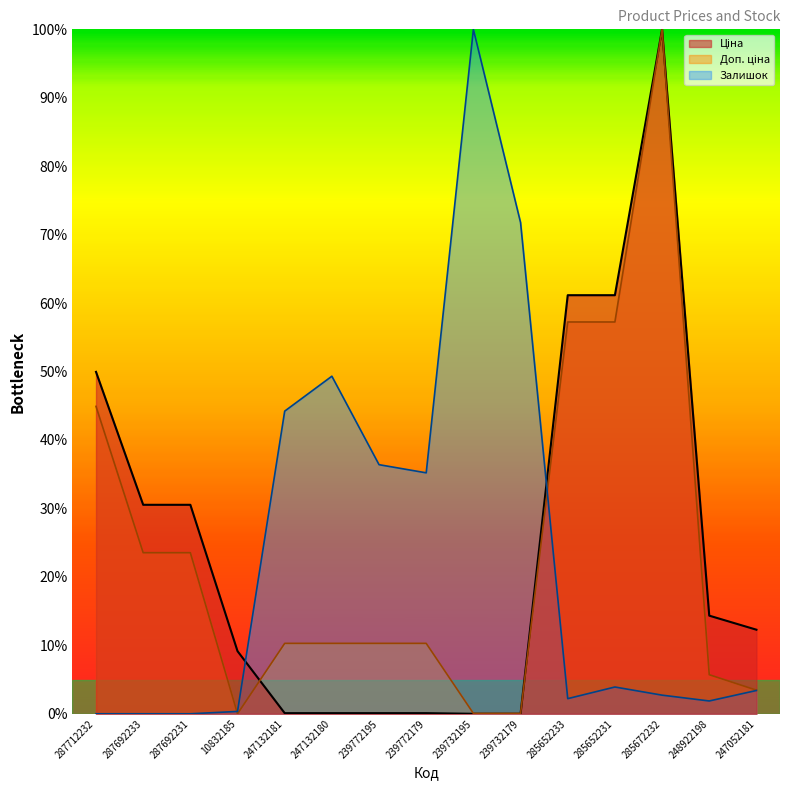

What is the spread (max minus min) of values at 247132180?

0.5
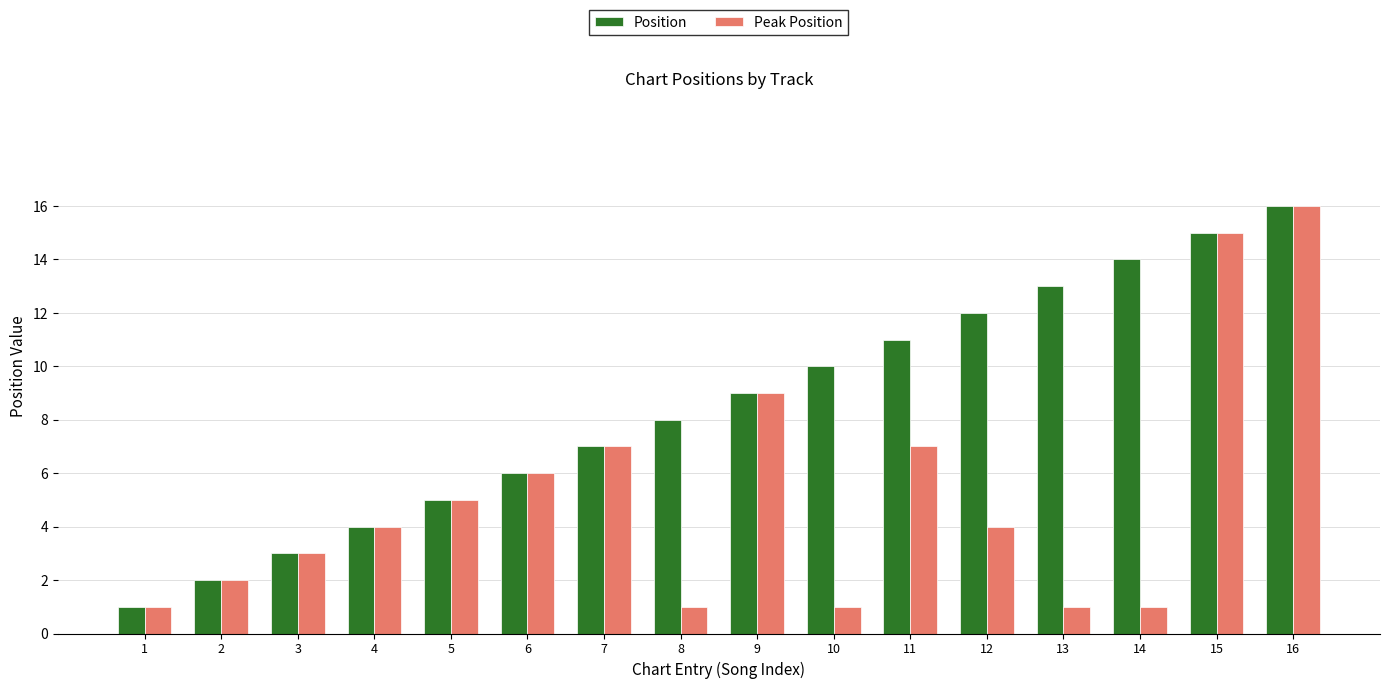

What is the lowest value of the Peak Position series?

1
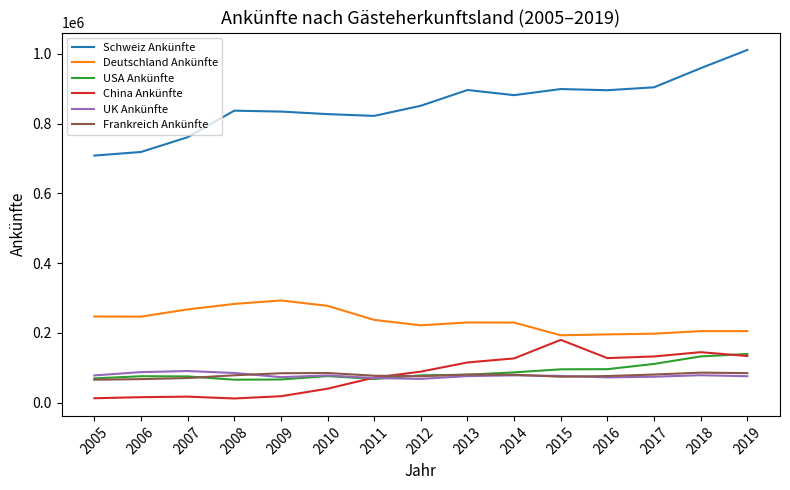

What is the smallest value displayed?

11805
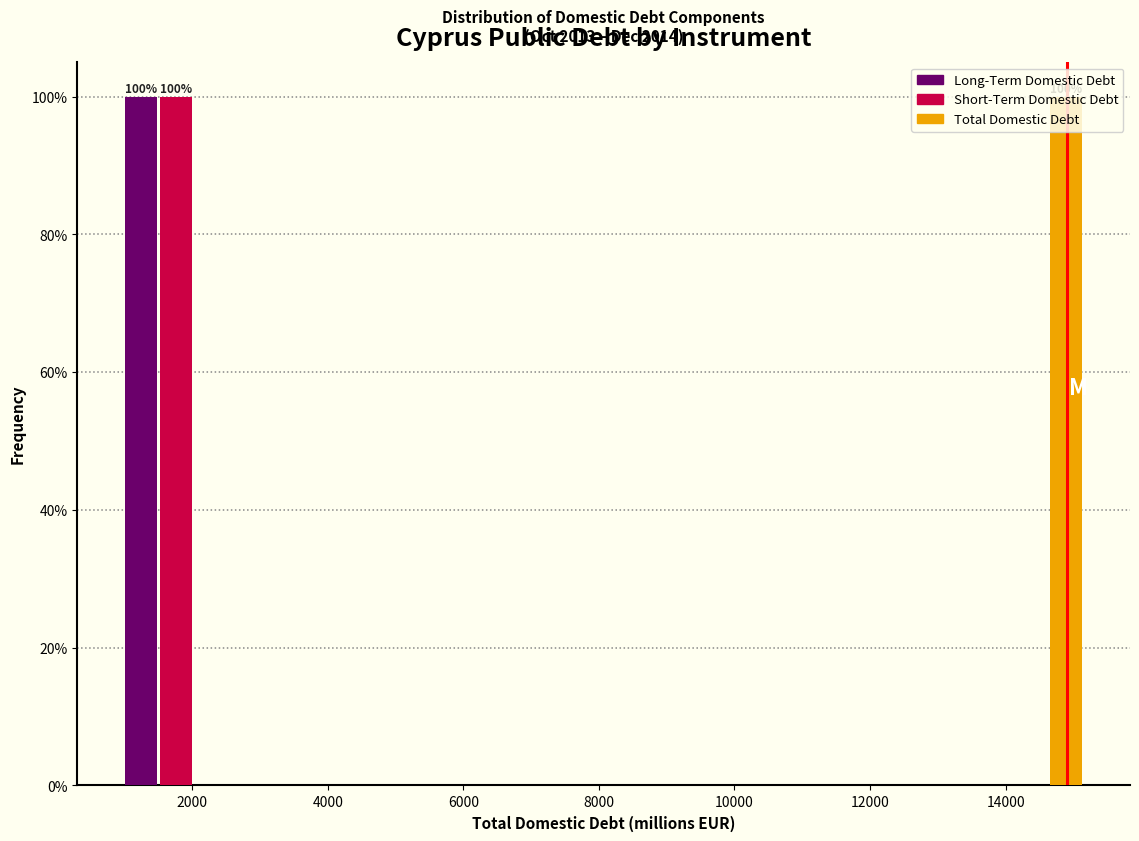

In the Short-Term Domestic Debt series, which range on the x-axis has the tallest bar?

800 to 2600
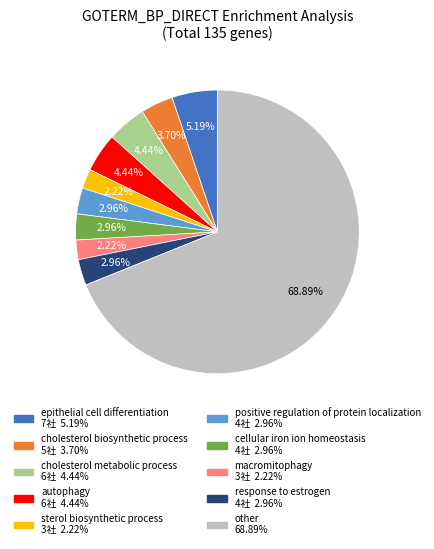

The macromitophagy slice represents 2% of the pie. True or false?

True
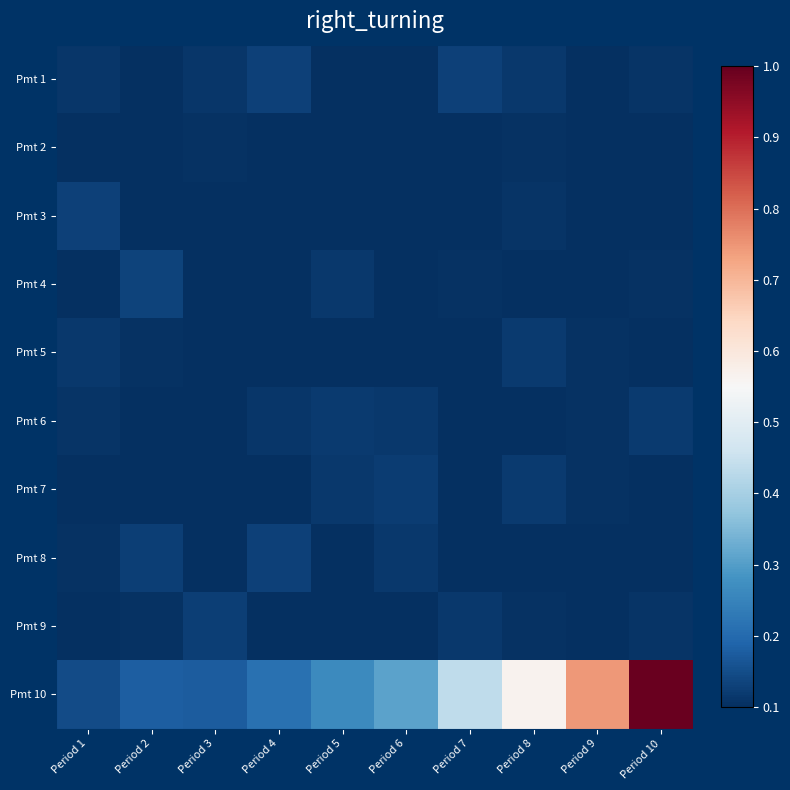

What is the difference between the highest and lowest values at Period 4?

0.1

.....

**Assignment**
Reproduce word for word the lines above, starting with the one containing "What is the smallest value displayed?" and running through the last line, both included, and leave out the pictures.

**Expected answer**
What is the smallest value displayed?

11805

In the Short-Term Domestic Debt series, which range on the x-axis has the tallest bar?

800 to 2600

The macromitophagy slice represents 2% of the pie. True or false?

True

What is the difference between the highest and lowest values at Period 4?

0.1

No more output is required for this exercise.